◆ **WHAT YOU NEED TO DO**
Locate every line in the items below that contains the string "results", matching case exactly, and copy each of those lines.
### PROVIDED RECORDS
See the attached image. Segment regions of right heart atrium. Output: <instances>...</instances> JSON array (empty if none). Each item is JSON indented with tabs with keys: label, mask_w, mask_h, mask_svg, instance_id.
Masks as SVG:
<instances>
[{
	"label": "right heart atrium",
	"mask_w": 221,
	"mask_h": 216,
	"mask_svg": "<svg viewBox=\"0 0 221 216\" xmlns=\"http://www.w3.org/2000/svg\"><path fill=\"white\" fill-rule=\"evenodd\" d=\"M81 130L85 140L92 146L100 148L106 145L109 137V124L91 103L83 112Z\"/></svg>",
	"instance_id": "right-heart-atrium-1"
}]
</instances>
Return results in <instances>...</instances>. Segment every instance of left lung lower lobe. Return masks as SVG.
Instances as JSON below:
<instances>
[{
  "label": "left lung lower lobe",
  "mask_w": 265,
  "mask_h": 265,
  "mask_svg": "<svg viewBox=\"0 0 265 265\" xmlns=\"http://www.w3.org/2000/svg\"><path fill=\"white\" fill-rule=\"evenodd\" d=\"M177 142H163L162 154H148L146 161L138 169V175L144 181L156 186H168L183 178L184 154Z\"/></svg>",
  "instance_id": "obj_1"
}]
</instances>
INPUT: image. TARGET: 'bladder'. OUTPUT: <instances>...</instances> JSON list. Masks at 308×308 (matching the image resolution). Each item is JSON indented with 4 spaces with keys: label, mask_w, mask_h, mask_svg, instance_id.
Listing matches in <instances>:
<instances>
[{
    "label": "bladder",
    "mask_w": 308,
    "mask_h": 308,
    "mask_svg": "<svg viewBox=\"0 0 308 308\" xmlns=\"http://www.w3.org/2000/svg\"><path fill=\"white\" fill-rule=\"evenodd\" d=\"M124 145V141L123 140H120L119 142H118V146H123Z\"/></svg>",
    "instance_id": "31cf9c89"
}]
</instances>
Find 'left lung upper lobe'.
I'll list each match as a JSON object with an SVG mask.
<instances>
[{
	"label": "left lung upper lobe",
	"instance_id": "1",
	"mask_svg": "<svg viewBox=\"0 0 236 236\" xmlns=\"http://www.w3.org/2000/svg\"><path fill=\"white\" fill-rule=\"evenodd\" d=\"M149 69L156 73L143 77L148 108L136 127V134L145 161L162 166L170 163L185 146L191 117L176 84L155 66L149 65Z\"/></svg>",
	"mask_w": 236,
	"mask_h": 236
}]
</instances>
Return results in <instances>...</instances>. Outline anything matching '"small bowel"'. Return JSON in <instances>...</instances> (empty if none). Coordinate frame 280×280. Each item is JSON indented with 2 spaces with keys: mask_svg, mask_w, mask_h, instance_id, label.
######
◆ **EXPECTED ANSWER**
Return results in <instances>...</instances>. Segment every instance of left lung lower lobe. Return masks as SVG.
Return results in <instances>...</instances>. Outline anything matching '"small bowel"'. Return JSON in <instances>...</instances> (empty if none). Coordinate frame 280×280. Each item is JSON indented with 2 spaces with keys: mask_svg, mask_w, mask_h, instance_id, label.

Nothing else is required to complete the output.